Потом митинги, манифестации, красные флаги, флажки и бантики. Всеобщий праздник. Веселее Пасхи и Рождества. Ведь эти – «казенные»… Потом узнали:
– Честь не отдавать.
– Собирать комитеты и все решать и обсуждать сообща.
– Без мнения солдат и казаков воевать не имеют права.
– Снабжение должны улучшить, а сверх кормовых, мыльных и табачных должны выдать еще и «тропические».
– Да что такое эти «тропические»? – добивался я, и мне, как «своему», удалось узнать – не сразу, что это особые деньги, которые должно выдать новое правительство солдатам и казакам в Персии за ведение войны под «тропиками».
Начались съезды: местные, внутренние, внешние. Дивизионные, корпусные, армейские, фронтовые, краевые.
Врачебные, медицинские, земские и городские, автомобильные, снабженские и прочие и прочие…
Всякий, кто хотел навестить своих родных или попросту проехаться с фронта в тыл, – стремился получить командировку. Приходили приказы – отпуска воспрещены.
Революционная армия должна напрячь все силы…
Весна и лето семнадцатого года и у нас на фронте было летом митингов, лекций, съездов и командировок.
Образовался корпусный комитет.
* * *
Петербург занимался уловлением контрреволюции и очищением армии от негодных элементов. Баратов попал в гучковский «черный список».
– Отрешить от командования корпусом.
– Позвольте, за что?
– Помилуйте, – говорил Гучков, – у нас есть сведения, что Вы в Персии не жалели во время войны ни людей, ни лошадей.
Мы негодовали.
– Это уж из Первой Кавказской кавалерийской постарались! Будьте уверены, – говорили казаки. – Мы знаем, кто. Ах…
Баратов был отрешен, а на его место был назначен блестящий жокей из петербургских генералов – Павлов.
Фронт был возмущен.
– Отец командир, и вдруг отрешен?!
– Баратов, который так любил армию, и которого так любила армия и Персия!
Вступились комитеты, общественные организации, войсковые части. Снарядили делегацию в Тифлис к командующему фронтом, в Красокар[70], к правительственному комиссару, в Особый Закавказский комитет, дав наказы вернуть Баратова во что бы то ни стало.
Ходили разные слухи об отрешении Баратова.

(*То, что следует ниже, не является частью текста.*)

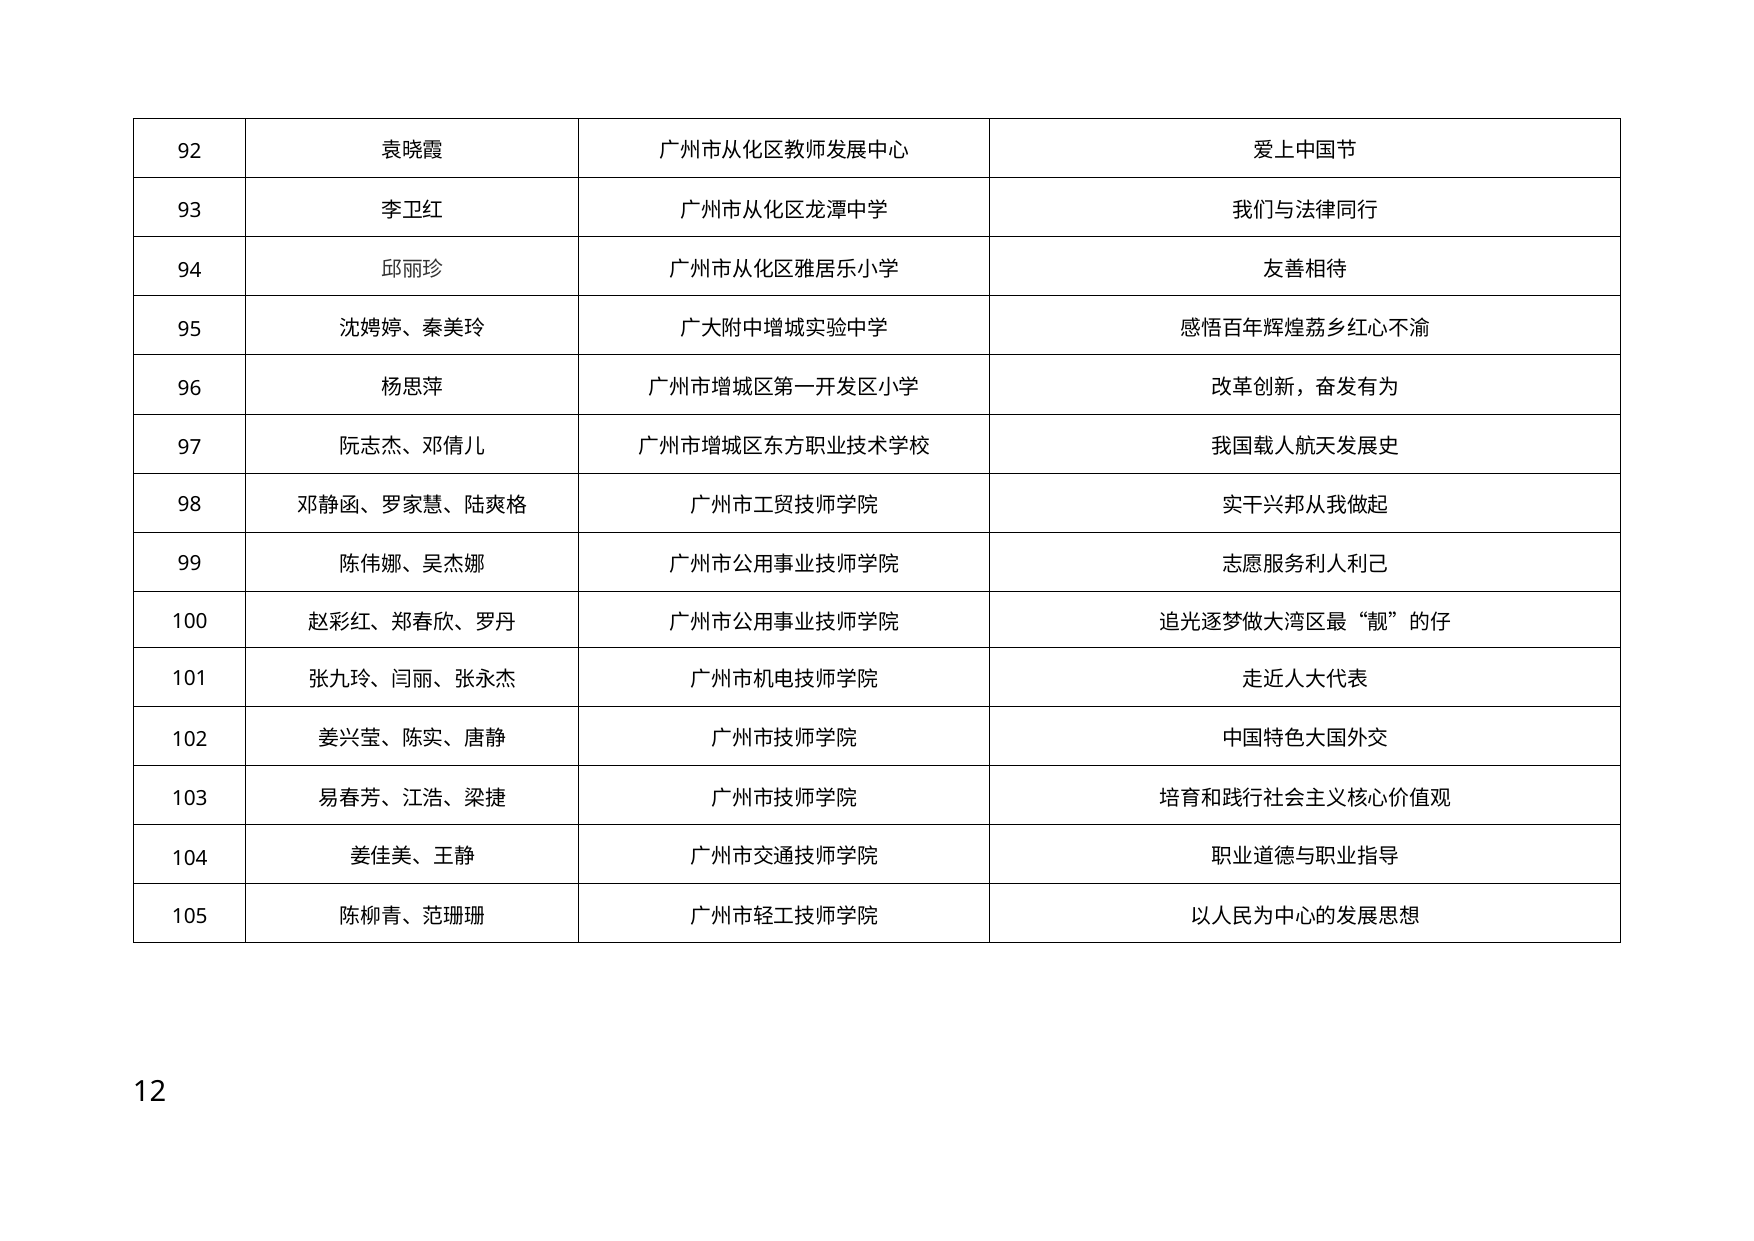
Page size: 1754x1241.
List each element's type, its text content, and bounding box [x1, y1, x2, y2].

Двадцать четвертого марта им был издан приказ по войскам[71], в котором сообщалось о назначении его начальником снабжения Кавказской армии и главным начальником Кавказского военного округа. Должность как будто выше, но… тыловая. Приказ оставлял горький осадок. Ясно было, что Баратов в опале. Он уехал в Тифлис. Здесь уже стало известно точно, что враги «напакостили». В корпусе злились, и к ходатайствам из среды самого корпуса прибавилось окружение. Полетели телеграммы из Тегерана в Тифлис и Петербург. Просили миссии – наша и союзные, персидские власти. Нажим был полный. Баратов выехал в Петербург, имел разговор с Гучковым и получил новое назначение – командующим Кавказской армией, действовавшей в Турции.

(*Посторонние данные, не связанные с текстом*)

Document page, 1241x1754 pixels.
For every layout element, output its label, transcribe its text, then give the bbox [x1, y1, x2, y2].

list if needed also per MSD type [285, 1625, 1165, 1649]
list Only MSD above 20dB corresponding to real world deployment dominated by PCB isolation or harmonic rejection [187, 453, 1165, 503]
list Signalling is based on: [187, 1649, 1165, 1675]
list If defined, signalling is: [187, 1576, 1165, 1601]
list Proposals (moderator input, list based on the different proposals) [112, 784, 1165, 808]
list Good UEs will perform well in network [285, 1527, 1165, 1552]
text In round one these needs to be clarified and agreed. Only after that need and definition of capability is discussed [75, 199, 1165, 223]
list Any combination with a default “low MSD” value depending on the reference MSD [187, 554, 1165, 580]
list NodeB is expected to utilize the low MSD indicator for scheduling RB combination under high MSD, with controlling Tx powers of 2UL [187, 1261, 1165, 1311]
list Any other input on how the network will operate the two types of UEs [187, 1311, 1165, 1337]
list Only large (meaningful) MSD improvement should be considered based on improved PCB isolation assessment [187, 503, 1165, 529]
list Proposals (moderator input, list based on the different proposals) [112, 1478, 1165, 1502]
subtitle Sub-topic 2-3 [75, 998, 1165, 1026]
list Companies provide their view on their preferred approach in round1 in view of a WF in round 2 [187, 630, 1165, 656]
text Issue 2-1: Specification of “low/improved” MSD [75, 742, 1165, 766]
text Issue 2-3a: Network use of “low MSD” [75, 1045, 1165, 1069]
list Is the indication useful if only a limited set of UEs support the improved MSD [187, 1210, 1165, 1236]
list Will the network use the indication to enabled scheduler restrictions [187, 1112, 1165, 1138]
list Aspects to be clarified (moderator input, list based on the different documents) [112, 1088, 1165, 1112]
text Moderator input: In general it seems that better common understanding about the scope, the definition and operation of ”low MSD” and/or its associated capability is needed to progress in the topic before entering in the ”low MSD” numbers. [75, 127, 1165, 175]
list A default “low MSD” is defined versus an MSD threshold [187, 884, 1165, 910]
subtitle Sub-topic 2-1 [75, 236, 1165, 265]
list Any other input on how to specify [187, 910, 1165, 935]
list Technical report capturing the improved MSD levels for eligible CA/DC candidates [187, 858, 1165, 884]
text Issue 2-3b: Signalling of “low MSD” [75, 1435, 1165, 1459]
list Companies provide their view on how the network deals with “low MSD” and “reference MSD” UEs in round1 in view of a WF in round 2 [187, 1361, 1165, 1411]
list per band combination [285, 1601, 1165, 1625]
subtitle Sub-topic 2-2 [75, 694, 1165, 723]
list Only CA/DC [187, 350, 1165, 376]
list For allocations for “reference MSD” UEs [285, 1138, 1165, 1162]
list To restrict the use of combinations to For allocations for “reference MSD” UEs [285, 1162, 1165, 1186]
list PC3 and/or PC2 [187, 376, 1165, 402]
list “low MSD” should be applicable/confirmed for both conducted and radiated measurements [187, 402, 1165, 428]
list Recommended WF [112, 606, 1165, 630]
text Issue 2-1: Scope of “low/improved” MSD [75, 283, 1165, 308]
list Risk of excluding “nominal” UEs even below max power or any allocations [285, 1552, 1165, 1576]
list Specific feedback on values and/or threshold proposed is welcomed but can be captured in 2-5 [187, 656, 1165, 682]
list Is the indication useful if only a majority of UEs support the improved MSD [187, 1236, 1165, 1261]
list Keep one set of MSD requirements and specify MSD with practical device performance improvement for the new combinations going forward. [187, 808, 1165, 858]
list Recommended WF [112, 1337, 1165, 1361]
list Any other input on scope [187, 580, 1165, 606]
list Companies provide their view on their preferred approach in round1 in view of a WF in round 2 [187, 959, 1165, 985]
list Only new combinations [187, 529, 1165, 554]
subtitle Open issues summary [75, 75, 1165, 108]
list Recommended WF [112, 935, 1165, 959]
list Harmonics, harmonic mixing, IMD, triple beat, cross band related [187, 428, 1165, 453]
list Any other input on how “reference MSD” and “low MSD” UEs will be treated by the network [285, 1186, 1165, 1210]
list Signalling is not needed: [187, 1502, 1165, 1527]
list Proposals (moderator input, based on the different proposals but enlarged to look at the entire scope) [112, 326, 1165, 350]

– К пехотным частям. Кто? Герой Саракамыша, кавалерист и «персидский» Баратов.
Враги старались, но они были слабее истины и друзей.
Комиссар правительства по Кавказу В.А. Харламов говорил по прямому проводу с Петербургом и настаивал на возвращении Баратова в Персию. Война продолжалась, и Временное правительство верило в революционное наступление. Багдадская операция не была завершена, а Министерство иностранных дел преемственно продолжало старую русскую политику в Персии. Нажимали на военного министра и столичные дипломаты. Из Персии продолжали поступать ходатайства; стало известно об озлоблении в войсках, о разговорах и постановлениях на митингах и в комитетах. Революция принесла всем радость, а нам… ложку дегтя.
Только в июне вернулся Баратов и въехал триумфатором. Революционная армия встречала его с энтузиазмом. В его возвращении видели свою победу, победу нового права, победу революции.
Первый Кавказский кавалерийский корпус пополнился новыми частями. За весну прибыло много пехоты, прибыли казаки-оренбуржцы. В состав корпуса влилась целая Туркестанская стрелковая дивизия, и корпус переименовали в Отдельный Кавказский кавалерийский с правами армии. На здании штаба водрузили Георгиевское знамя, и с таким же флажком порхал по фронту серый автомобиль триумфатора.